Efficacy and Tolerability of Direct–Acting Antivirals for Hepatitis C in Older Adults

Chiara Mazzarelli, MD; Aisling Considine, MPharm; Kate Childs, MBBS, MPH; Ivana Carey, MD, PhD; Matteo Angelo Manini, MD; Abid Suddle, MBBS, MD; Geoffrey Dusheiko, MB, BCh; Kosh Agarwal, BMed Sci (Hons), MD; Mary D. Cannon, MB, BCh, PhD


J Am Geriatr Soc. 2018;66(7):1339-1345. 

In This Article


Study Design and Selection Criteria

Retrospective review identified 165 individuals aged 65 and older who consecutively presented to the viral hepatitis outpatient clinic at King's College Hospital between June 2014 and January 2017. One hundred thirteen individuals received DAA therapy through the National Health Service (NHS) England commissioned treatment scheme and were included in all subsequent analyses. Twenty individuals elected to enter clinical trials of DAA therapy and were not included in our study. Thirty–one individuals had genotype 3 HCV without evidence of advanced liver disease and were not eligible to receive interferon–free DAA treatment during the study period. Treatment for these 31 individuals was deferred until later in 2017 when more efficacious regimens would be approved for the treatment of genotype 3 HCV. One 90–year–old individual, with significant comorbidities and an expected life expectancy of less than 6 months, was not considered for treatment of HCV during the study period.

Our cohort was divided into 2 subgroups: aged 65 to 74 and aged 75 and older. All received one of the following regimens: sofosbuvir + daclatasvir ± ribavirin; sofosbuvir + ledipasvir ± ribavirin; paritaprevir, ritonavir, ombitasvir ± dasabuvir ± ribavirin; and sofosbuvir + ribavirin. Only 8 patients received treatment within the previously reported U.K. expanded access program.[20] The DAA regimen used and duration of therapy (12 or 24 weeks) were based on guidance from the NHS England commissioned treatment scheme. The starting dose of ribavirin was at the physician's discretion in accordance with international guidelines. Ribavirin was adjusted for estimated glomerular filtration rate (eGFR) in accordance with label recommendations.

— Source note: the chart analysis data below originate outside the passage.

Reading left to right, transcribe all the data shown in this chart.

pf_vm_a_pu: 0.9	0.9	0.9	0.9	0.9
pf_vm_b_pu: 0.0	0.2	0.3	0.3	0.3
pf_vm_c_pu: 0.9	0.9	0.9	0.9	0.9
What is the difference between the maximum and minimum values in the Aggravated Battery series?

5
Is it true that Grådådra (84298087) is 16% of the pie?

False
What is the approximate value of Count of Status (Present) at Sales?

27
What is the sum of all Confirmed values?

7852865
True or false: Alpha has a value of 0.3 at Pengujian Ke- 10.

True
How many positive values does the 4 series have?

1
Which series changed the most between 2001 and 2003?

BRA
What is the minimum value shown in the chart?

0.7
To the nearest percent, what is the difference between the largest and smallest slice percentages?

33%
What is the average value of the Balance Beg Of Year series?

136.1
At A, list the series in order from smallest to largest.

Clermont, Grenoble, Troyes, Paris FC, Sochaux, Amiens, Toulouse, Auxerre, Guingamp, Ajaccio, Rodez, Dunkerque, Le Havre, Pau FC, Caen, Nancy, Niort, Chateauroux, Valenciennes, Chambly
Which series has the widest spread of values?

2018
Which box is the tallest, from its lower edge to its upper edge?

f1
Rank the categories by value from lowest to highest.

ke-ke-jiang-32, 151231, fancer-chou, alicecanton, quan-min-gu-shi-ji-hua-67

Data Collection and Variable Definitions

Data were retrospectively collected using chart review. Demographic and clinical data were recorded. Stage of liver disease was determined based on imaging (ultrasound, computed tomography, or magnetic resonance imaging), transient elastography, or liver biopsy. Laboratory values analyzed were complete blood count, liver function tests, albumin, eGFR, plasma ribavirin level, and HCV ribonucleic acid (RNA). eGFR was calculated using the Modification of Diet in Renal Disease Study equation.[21] Laboratory tests were reviewed at commencement of treatment and at treatment Weeks 4, 8, and 12. Response to treatment was determined by measuring HCV RNA 4 and 12 weeks after completion of DAA treatment. AEs were systematically explored during the every–4–week clinic visits and documented. AEs were defined according to Common Terminology Criteria for AEs version 4.0. The severity of AEs was recorded using a scale on a range from Grade 1 to 5 (1=mild, 2=moderate, 3=severe, 4=life–threatening, 5=death).[22] The occurrence of anemia was assessed at treatment Weeks 4, 8, and 12, with a decline in hemoglobin to less than 10g/dL defined as a Grade 2 AE. Ribavirin dose reductions and the use of erythropoietin were at the physicians discretion. All AEs reported, treatment discontinuations, HCC occurrence, and death were included in our analysis.

Assessment of DDIs

All individuals underwent a full review of concomitant chronic medications before commencing DAA therapy. Potential DDIs were assessed using the University of Liverpool website (www.hep–druginteractions.org). Potential DDIs were assigned the following risk categories: 1) co–administration not recommended, 2) potential interaction that may require close monitoring or alteration in dose or timing of administration of medication, and 3) no clinically significant interaction expected. For individuals with DDIs in risk categories 1 or 2, medication was discontinued, they were closely monitored, or the dosage or timing of the interacting medication was altered.

Statistical Analyses

All statistical analyses were performed using SPSS version 22.0 (IBM Corp., Armonk, NY). Qualitative variables were expressed as means and standard deviations or medians and ranges. Between–group comparisons were made using parametric t–tests or nonparametric Mann–Whitney U–tests, according to the distribution of data. P<.05 was considered statistically significant. Our study was conducted as a retrospective chart review, so ethical approval was not required at our institution. Given the retrospective nature of our work, informed consent was not obtained from individuals.